Menurut dokumen tentang Komando Jihad, kepada partai apa Danu menyatakan organisasinya akan memberikan suara menjelang Pemilu 1977?

> [DOKUMEN]
=====
Sembodo menambahkan, setelah Komando Jihad terbentuk, Ali Moertopo
menyusupkan Pitut Soeharto, orangnya, untuk berhubungan dengan para
pimpinan Komando Jihad. Cara Pitut untuk melaksanakan tugasnya adalah
dengan melakukan ‘barter’ minyak. Tentang hal ini diutarakan Ken Comboy
sebagai berikut;
“Guna melancarkan usahanya, ia (Pitut) mengunakan pendekatan unik.
Atas persetujuan Pertamina, suatu perusahaan Negara di bidang minyak dan
gas, Pitut mendapatkan hak distribusi minyak tanah untuk wilayah Jawa.
Kemudian minyak tersebut ditawarkan kepada para pemimpin Darul Islam
yang kemudian memberikan hak distribusi lokal kepada simpatisan mereka.
Balasannya; mereka harus memberikan suaranya kepada Golkar”.
Cara yang ditempuh Pitut berhasil, sehingga pada Pemilu 1971 Golkar
menang mutlak. Namun menjelang Pemilu 1977, para pimpinan Komando Jihad
membuat Ali Moertopo berang karena Danu sebagai salah seorang pimpinan
Komando Jihad, mengatakan kalau organisasinya akan memberikan suaranya
kepada PPP, bukan kepada Golkar.
Dengan tuduhan akan melakukan makar, empat bulan sebelum Pemilu
digelar, semua pimpinan Komando Jihad dan anggota-anggotanya yang
berjumlah puluhan orang, ditangkapi dan dijebloskan ke penjara. Tentang
hal ini, Janet Steele memberikan uraian sebagai berikut dalam bukunya
yang berjudul “Wars Within, Pergulatan Tempo, Majalah Berita Sejak Zaman
Orde Baru”;
“Pada Pemilu 1977, Laksamana Soedomo (seorang militer beragama
Katolik), panglima Kopkamtib, mengumumkan adanya komplotan
anti-pemerintah bernama “Komando Jihad”. Pemilihan waktu pengumuman itu
dipercaya berkaitan dengan otak segala skenario, yakni asisten pribadi
Soeharto, Ali Moertopo, menimbulkan kepercayaan bahwa “Komando Jihad”
=====
> [BARIS DATA]

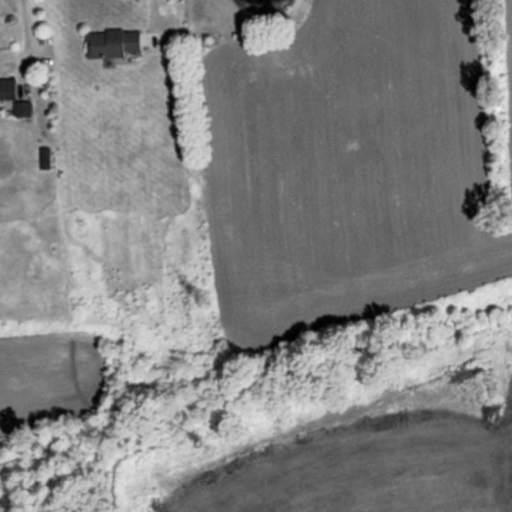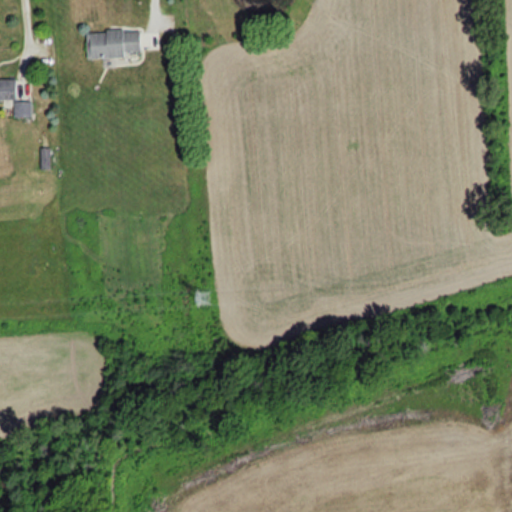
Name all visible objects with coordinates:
=====
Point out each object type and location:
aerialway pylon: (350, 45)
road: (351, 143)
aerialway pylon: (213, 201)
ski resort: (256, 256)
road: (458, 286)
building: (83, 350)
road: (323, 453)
=====
> [JAWABAN LATIHAN] Kepada PPP, bukan kepada Golkar.